● Текстовый блок:
----
И сколько таких крупиц рассыпано по поденным розановским текстам. Это может быть порой и весьма приблизительно, но все равно верно по сути.
1820. Первый канал. «В Китае сейчас пустует такое количество новых элитных квартир, что в них могло бы разместиться население России, Украины и Белоруссии, все вместе взятое».
18 сентября , суббота.
Уезжаю сегодня на Дальний Восток на 2 недели. Хочется! Но и страшно: видать, старею. И эту тетрадь с собой не беру — не путевой ведь она дневник. Что запомнится — потом запишу.
4 октября , 5 утра.
Но «у нас»-то во Владивостоке уже полдень, так что часа два как не сплю.
Вчера летели над удивительно красивой землей: осенними горными хребтами ржаво-бархатных, коррозийных, а кое-где даже и каких-то пепельных оттенков, а некоторые склоны, где присыпаны, а где и ровно покрыты снегом.
Сначала неделя на Сахалине. Цивилизованный Южно-Сахалинск, примечательный лишь хорошим (бревенчатым) отелем, да тем, что накануне Крестовоздвижения там литургисал патриарх Кирилл. (Не встретились с о. Владимиром Вигилянским в Рыбинске — встретились вдруг на Дальнем Востоке.) И во время литургии, во время покаянного, громко читаемого канона гремело — и как-то странно, мистично — в небе…
В местном вузе читали вместе со Светланой Кековой. «Племя, похожее на людей» — словно подменили всю везде молодежь, ушла, не то что культура, самая гуманитарность ушла. Зав. кафедрой (филолог!): «Знаю вас по двум (!) строчкам в интернете, но в перечне современных авторов, который должны знать студенты, вы — есть».
Дважды брали такси и ехали на Охотское. У старух свежие гигантские красные шипастые крабы. Но ведь никаких разделочных инструментов: прозаик Алешковский (Петр, племянник Юза) справлялся, как семечки разгрызал, а я провозился и не получил должных вкусовых ощущений. Второй раз — тоже на море, но там пляжи, куда летом приезжают владивостокцы. Загаженность, замусоренность чудовищная — грядой вдоль всего моря. Юноша на велосипеде даже застеснялся на наши сетования: «Да это не мы, а приезжают из города, им-то все равно». Эта южная часть Сахалина — наиболее развитая, цивилизованная, но и самая загрязненная, до войны принадлежала японцам. Не так бы тут было — будь и сейчас они здесь. При таком варварстве, как теперь, нельзя не пожалеть, что это не так: в наши дни — по справедливости — земле стоит принадлежать тем, кто ее ценит и бережет.
----
● Исходные строки:
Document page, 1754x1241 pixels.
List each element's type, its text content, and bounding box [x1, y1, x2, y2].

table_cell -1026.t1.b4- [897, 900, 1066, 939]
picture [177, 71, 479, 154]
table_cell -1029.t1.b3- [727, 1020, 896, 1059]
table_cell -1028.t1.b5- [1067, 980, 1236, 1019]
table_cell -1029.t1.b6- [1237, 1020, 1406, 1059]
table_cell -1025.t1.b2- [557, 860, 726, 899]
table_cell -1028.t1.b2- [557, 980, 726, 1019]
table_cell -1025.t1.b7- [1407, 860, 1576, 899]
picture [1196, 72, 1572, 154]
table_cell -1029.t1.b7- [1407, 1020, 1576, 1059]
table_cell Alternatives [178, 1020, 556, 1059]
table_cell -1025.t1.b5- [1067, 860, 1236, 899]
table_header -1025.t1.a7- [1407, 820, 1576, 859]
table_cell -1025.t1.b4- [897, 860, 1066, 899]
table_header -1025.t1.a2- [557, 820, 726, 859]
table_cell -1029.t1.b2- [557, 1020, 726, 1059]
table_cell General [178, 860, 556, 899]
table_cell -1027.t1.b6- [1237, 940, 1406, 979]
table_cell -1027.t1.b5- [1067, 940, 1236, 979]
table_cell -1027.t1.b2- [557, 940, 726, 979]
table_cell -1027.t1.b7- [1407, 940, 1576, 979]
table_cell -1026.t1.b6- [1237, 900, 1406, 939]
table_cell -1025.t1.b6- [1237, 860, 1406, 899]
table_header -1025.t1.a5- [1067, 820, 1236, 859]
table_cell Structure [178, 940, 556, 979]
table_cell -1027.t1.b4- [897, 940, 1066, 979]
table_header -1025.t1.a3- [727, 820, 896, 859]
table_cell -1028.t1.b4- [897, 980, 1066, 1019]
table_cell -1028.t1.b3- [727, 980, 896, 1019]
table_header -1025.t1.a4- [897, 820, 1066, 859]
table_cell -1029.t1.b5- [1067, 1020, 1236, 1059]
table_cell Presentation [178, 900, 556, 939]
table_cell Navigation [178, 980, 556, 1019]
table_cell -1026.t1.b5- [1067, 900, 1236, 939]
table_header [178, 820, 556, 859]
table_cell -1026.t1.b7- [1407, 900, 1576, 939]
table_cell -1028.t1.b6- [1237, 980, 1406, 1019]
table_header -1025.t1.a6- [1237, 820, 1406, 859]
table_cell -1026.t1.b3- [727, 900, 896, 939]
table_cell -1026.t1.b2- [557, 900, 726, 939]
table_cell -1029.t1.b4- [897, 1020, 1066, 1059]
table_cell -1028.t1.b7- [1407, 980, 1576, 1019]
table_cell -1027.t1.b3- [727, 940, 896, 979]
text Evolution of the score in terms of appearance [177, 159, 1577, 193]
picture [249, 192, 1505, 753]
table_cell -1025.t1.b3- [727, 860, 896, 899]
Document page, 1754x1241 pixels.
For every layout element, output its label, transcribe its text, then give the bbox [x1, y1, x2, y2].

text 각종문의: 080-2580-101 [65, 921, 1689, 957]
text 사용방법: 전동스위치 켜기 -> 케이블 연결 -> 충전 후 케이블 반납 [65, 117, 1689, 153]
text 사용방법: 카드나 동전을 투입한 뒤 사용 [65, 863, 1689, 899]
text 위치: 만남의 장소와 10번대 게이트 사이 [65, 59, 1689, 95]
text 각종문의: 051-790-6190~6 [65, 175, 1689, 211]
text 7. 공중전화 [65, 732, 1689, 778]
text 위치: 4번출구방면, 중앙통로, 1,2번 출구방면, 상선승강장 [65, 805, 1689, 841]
----
● Что нужно сделать:
1. Ответьте на вопросы по фрагменту дневника:
(а) На сколько недель автор записей уезжает на Дальний Восток?
(б) С кем вместе читали в местном вузе?
(в) Кому до войны принадлежала южная часть Сахалина?
2. Пожалуйста, воспроизведите без изменений отрывок фрагмента дневника между «И сколько таких» и «октября , 5 утра.» включительно.

● Полные ответы:
1.
(а) На 2 недели.
(б) Со Светланой Кековой.
(в) Японцам.

2.
И сколько таких крупиц рассыпано по поденным розановским текстам. Это может быть порой и весьма приблизительно, но все равно верно по сути.
1820. Первый канал. «В Китае сейчас пустует такое количество новых элитных квартир, что в них могло бы разместиться население России, Украины и Белоруссии, все вместе взятое».
18 сентября , суббота.
Уезжаю сегодня на Дальний Восток на 2 недели. Хочется! Но и страшно: видать, старею. И эту тетрадь с собой не беру — не путевой ведь она дневник. Что запомнится — потом запишу.
4 октября , 5 утра.